In this series of essays Father Manny considers the nature of The Sacraments and reflects upon their meaning in our lives.
The Sacrament of The Eucharist
Leaving Church one morning an elderly gentleman began to talk to me about the various difficulties facing the Church. As our conversation drew to a close he placed a reassuring hand on my shoulder and said, “Father whilst we have the Mass we will be alright”.
Instinctively I sensed that there was a profound truth in what he was saying. After all it is in the Mass that we encounter the real presence of Christ and, through the Mass Christ fulfills in a wonderful way His promise to abide with us even to the end of time. Moreover the Second Vatican Council reminds us that the Mass is the source and summit of the Church’s life. We draw our life and strength from this sacred banquet . It is our food for the pilgrim journey of life and points us to our Journey’s end the Heavenly Banquet. Every Mass is a foretaste of the Heavenly Liturgy.

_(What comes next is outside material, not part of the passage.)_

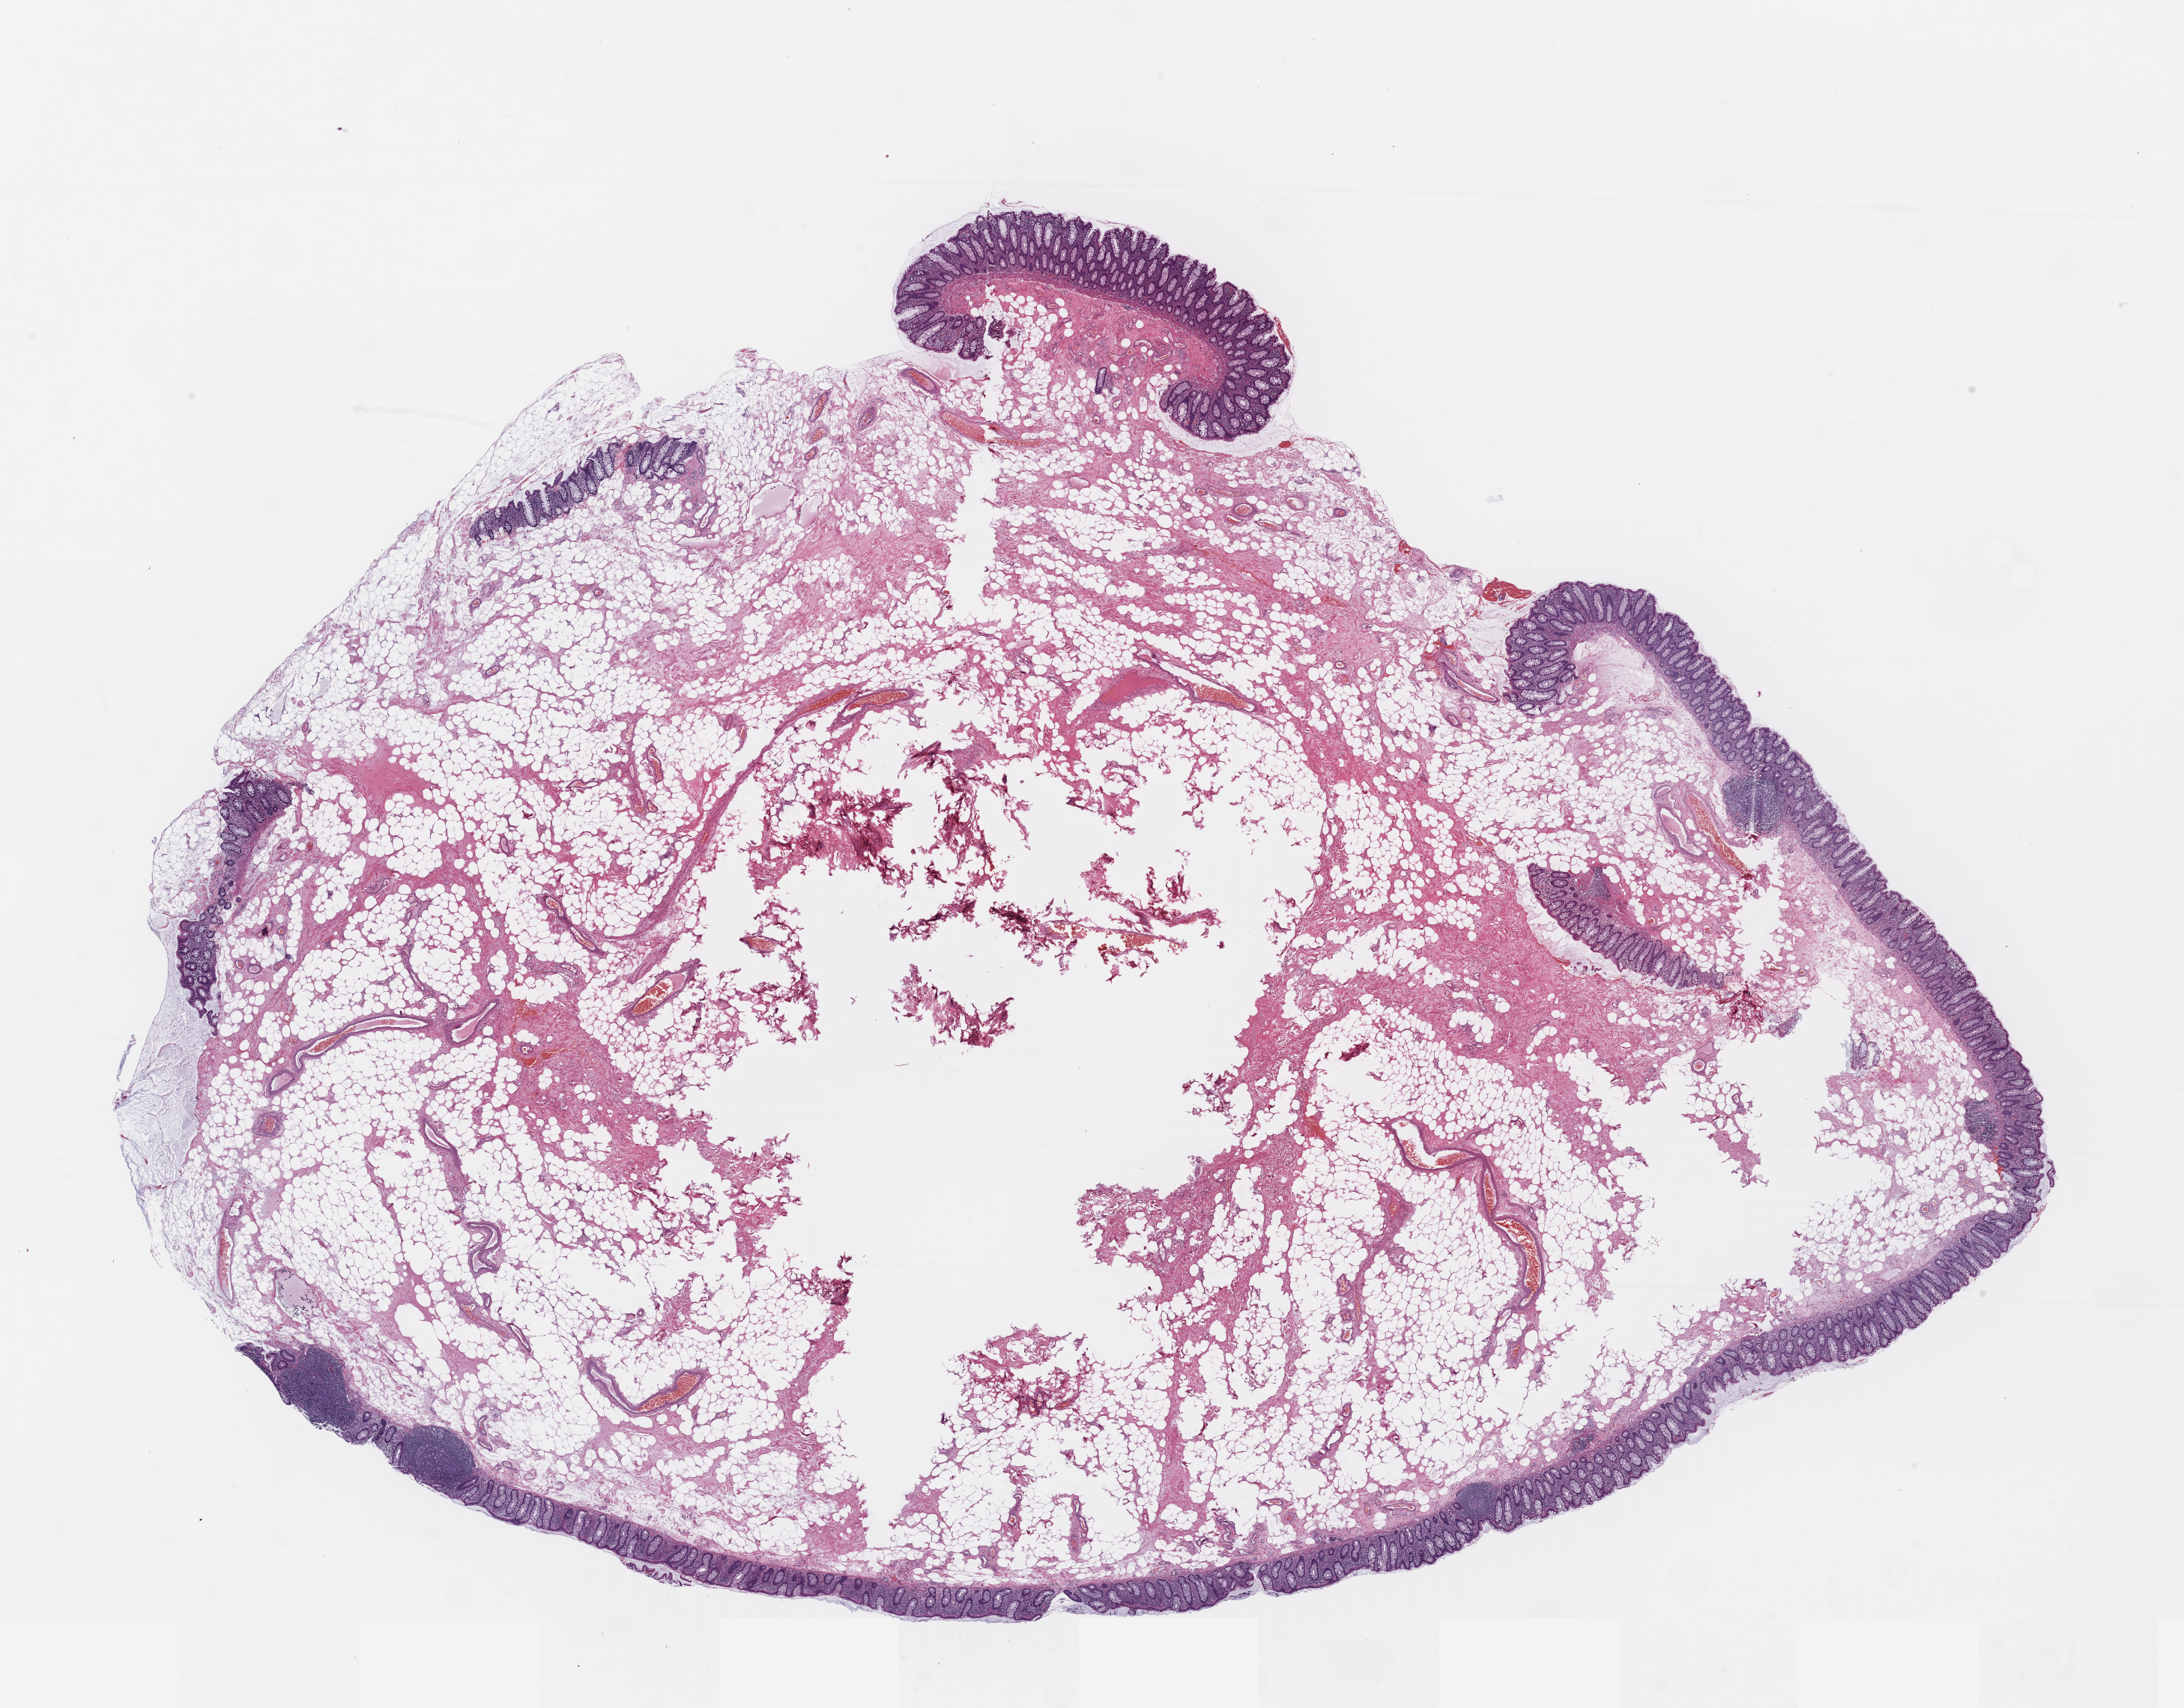
H&E-stained whole-slide image — low-resolution overview of the scanned area, about 23.0 x 18.0 mm; formalin-fixed paraffin-embedded (FFPE) diagnostic section; colon, primary tumour sample. Male patient; age at initial diagnosis 59 years.
Lymph nodes positive (case pathology): 1 of 60 examined. AJCC pathologic stage: IIIB (7th edition). TNM: T3 N1 M0. Pathologic diagnosis: Adenocarcinoma, NOS (transverse colon).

It is all too easy for familiarity to lead us to take for granted the great gift of the Eucharist and so It is good to remind ourselves that the Mass is a miracle of God’s loving presence in the midst of His Church. The bread and wine actually become the body, blood, soul and divinity of Christ. At the altar He truly comes to us again and again in His Real Presence. Moreover this presence is not something static and lifeless, on the contrary it is a dynamic, living presence. The Greek word ‘Soma’ used to refer to the Lord’s Body at the Last Supper means more than just the outer appearance of Jesus. It means rather the whole person of Jesus, His personality and living presence. In Jewish culture blood is regarded as sacred, because the life of a creature was regarded as being in the blood (Lev. 17:11) and all life comes from God. In consequence when Jesus gives us his blood he is saying this is my very life-blood poured out for you. In the Mass Jesus therefore gives us his body and blood, and in eating and drinking this sacred food we enter into His own self-gift to the Father.

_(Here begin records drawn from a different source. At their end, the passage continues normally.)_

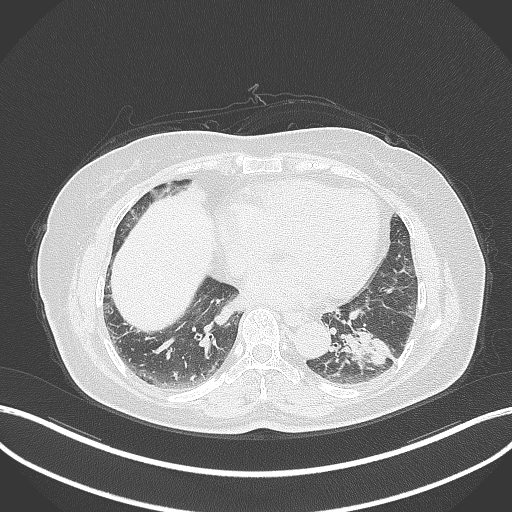
Chest CT, one axial slice; 120 kVp; lung window (W 1500 / L -600 HU); 512 × 512 image matrix, field of view 400 × 400 mm. Patient: female, 59 years. From the clinical record (not read from this slice): clinical TNM (as recorded): T2a N0 M0; histopathological grade: G2-3.
Outlined on this slice (rectangle marked by the reading radiologist):
- lung tumour (recorded histology: adenocarcinoma): bounding box [x1, y1, x2, y2] px = [336, 324, 394, 377]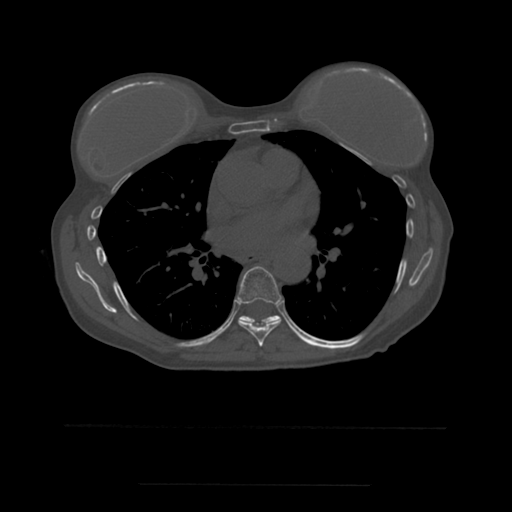
CT including the spine, one axial slice. Slice 352 of 544 in the series (ordered by position). Bone window (W 1800 / L 400 HU). 512 × 512 image matrix, field of view 350 × 350 mm. Patient age 58 years. Case-level facts recorded for this patient, not image findings: primary cancer: lung.
Annotated regions visible in this slice (semi-automatic segmentation, software-assisted and operator-edited):
- T7 vertebra: box from (x=237, y=267) to (x=282, y=347) px
- T8 vertebra: (x=239, y=316)–(x=281, y=327)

We enter into His Passover from this world to His heavenly Father. In fact at the Last Supper the whole history of Israel finds its meaning, and we the Church, the ‘New Israel’ also find meaning. The New Exodus is not from slavery in Egypt but from slavery to sin from death, an Exodus to the New Life of heaven. This is the true Passover that gives meaning to all life.

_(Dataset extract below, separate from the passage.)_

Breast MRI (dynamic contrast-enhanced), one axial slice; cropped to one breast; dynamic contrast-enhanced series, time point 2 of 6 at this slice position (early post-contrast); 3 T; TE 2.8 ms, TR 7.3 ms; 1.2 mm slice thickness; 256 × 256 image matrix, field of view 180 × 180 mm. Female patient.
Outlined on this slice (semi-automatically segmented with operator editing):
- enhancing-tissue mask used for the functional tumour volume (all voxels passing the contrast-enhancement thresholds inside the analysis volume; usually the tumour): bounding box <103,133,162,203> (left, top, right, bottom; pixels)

In the celebration of the Mass this Paschal (Easter) Mystery, is rendered present and through our prayers, gestures, songs and silence we enter into and participate in the great mystery. Hence the Church calls us to full, active and conscious participation at every Mass. We are not simply spectators gazing upon a miracle on the altar, we are participants entering into the mystery of our salvation. As we participate in Jesus’ self gift of His life to the Father we are reminded that this was achieved through His death on the cross, therefore inevitably there is a sacrificial dimension to the Mass as John Paul II states:
“the Eucharistic meal has a profoundly and primarily sacrificial meaning. In the Eucharist Christ makes present to us anew the sacrifice offered once and for all on Calvary”.
How are we to respond to so great a gift? As ever Mary the Mother of God is our pattern and example. Mary, the ‘Woman of the Eucharist’ guides us in our approach to the Mass. She was the first tabernacle in which dwelt the body and blood of her Son. We too are to be living tabernacles. At the foot of the cross she participated fully and intimately in Her Son’s sacrifice and she has experienced in all its fullness the Paschal Mystery. She has journeyed from this world, in union with her Son to the Father.
The Lord truly does raise up the lowly. In the Eucharist we receive what we are, the Body of Christ, the Risen Christ who abides in us as he did in Mary, abides for all eternity and raises us up to everlasting life . Indeed that elderly parishioner was absolutely right – “…whilst we have the Mass we will be alright”.